The i-value

HPHR Fellow Javaid Sofi

By Javaid Iqbal

Rise of Racist Machines

Machine learning is the application of algorithms and data to make decisions. Machine learning (ML) and artificial intelligence (AI) are used in nearly every industry. They have already become an indispensable part of our lives. Science fiction has become a reality. MIT is starting a new college dedicated to computing with an AI focus costing $1 billion. 

 

Technological companies spend between $20bn and $30bn in 2017 on Artificial Intelligence and Machine learning, with most of the funds going into research and development. They have helped improve cancer screening, fast-tracking drugs discovery simultaneously allowed humans to build self-driving cars. Usage of AI and ML grew by 270% from 2015 to 2019 and will generate $118.6 billion by 2025. 90% of Americans are already using AI products in their everyday lives. AI and ML will play a more critical role, especially now as the world is still engulfed with the effects of Covid-19 and people are working from home. 

 

However, these technologies also have a downside. The same technology that predicts diseases also proliferates systemic racism. For example, self-driving cars are more likely to recognize white pedestrians than Black pedestrians, which results in diminished safety for black and brown people as the technology is more broadly embraced.

 

UnitedHealth’s Optum division was unaware of the biases in the data used to help hospitals on which particular individuals require additional care and management. The system used historical data to calculate which individuals need extra care, and since black patients spent less on healthcare historically, it wrongly assigned black patients the same level of care as healthy white patients. Once the algorithm was revised, it increased black patients receiving care from 17.7% to 46.5%. This algorithm and others like this are used to provide care for 200 million people in the US each year. We need systems that reduce inequalities in health care, not worsen them.

 

 In another incident, a computer program used by US courts was found to be biased against black people.
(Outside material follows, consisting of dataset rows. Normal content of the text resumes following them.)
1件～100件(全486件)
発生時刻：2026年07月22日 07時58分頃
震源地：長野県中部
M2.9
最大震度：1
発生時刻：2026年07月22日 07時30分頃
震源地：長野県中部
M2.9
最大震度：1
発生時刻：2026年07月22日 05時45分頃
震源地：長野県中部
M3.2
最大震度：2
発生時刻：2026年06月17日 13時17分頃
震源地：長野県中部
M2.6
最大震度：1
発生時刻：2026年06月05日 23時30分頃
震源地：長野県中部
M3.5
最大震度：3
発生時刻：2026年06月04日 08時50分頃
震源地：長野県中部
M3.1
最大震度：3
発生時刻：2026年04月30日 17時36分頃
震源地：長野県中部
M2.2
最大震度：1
The software would tag black defendants twice as likely to commit a crime compared to white people. Software like these is used every day in US courts by the judges and other officials, thus impacting the final verdict. A black person is twice as likely to be arrested as a white person and five times as likely to be stopped without just cause. A study last year by the (NIST) found evidence of racial bias in almost 200 facial recognition algorithms. 

 

At the same time, Financial software companies have also been exposed to discriminate against Black and Latinx families by charging them higher interest on the mortgage. In addition, a google program labeled several black people as gorillas, and a Microsoft chatbot began uttering anti-Semitic messages after one day on Twitter, which was built on unspecified public data and had an internal learning feature by which a group of people created a bias in the system. 

 

Even automated speech recognition systems have significant racial inequalities, with voice assistants mistaking 35% of black users and only misidentifying 19% of words from white users. An algorithm that was developed by amazon to automate headhunting was biased against female candidates. Over the last ten years, the trends showed an inclination towards male candidates, precisely what the software did. It continued the same bias that Amazon was trying to reduce.

 

According to Mozilla’s 2020 internet health report, around 80% of employees at Facebook, Apple, Google, and Microsoft are men. Having a more diverse team produces more diverse training data sets that represent society more accurately. Organizations need to invest more in diversifying AI and ML fields financially. Diverse groups are more likely to spot bias and work with communities that will be affected by them.

 

Researchers are now using many techniques to ensure AI systems process data in advance and later change the algorithm’s decision. Another method they use is “counterfactual fairness,” which ensures that an algorithm’s decision is inconsistent with the world where sensitive characteristics such as gender or race were changed. This approach can help alleviate some biases, but more needs to be done by big tech. 

 

Systems that do not provide ideal services to people of a specific gender or race are known as cognitive AI bias. Models and algorithms do what they are trained to do; find a pattern in data. Most engineers prefer to use open-source datasets, as making datasets requires lots of money and time. However, these data sets do not represent all communities and can include biased human decisions that mirror historical inequalities. For example, if a dataset were trained only on white people or men, it would have biases against black people or other genders. Algorithms trained to detect Skin-cancer are mainly trained on light-skinned people and are worse at identifying skin cancer affecting darker skin.

 

 AI is not a perfect system, and if left unchecked, it will perpetuate the biases and the very same people that many people claim it will benefit. Algorithms are created to detect patterns in data using only a top-down approach. These systems are gradually becoming reliant on deep learning, a type of ML system that has reached a phase of effectiveness for specific problems. These systems are dependent on data with no logic presented as part of their output. AI is not able to explain how it has reached that particular conclusion.

 

If we are not careful while making these systems, we risk automating the same biases these systems are designed to eliminate. For example, software initially designed to predict areas where crime might occur can also result in over-policing of these areas.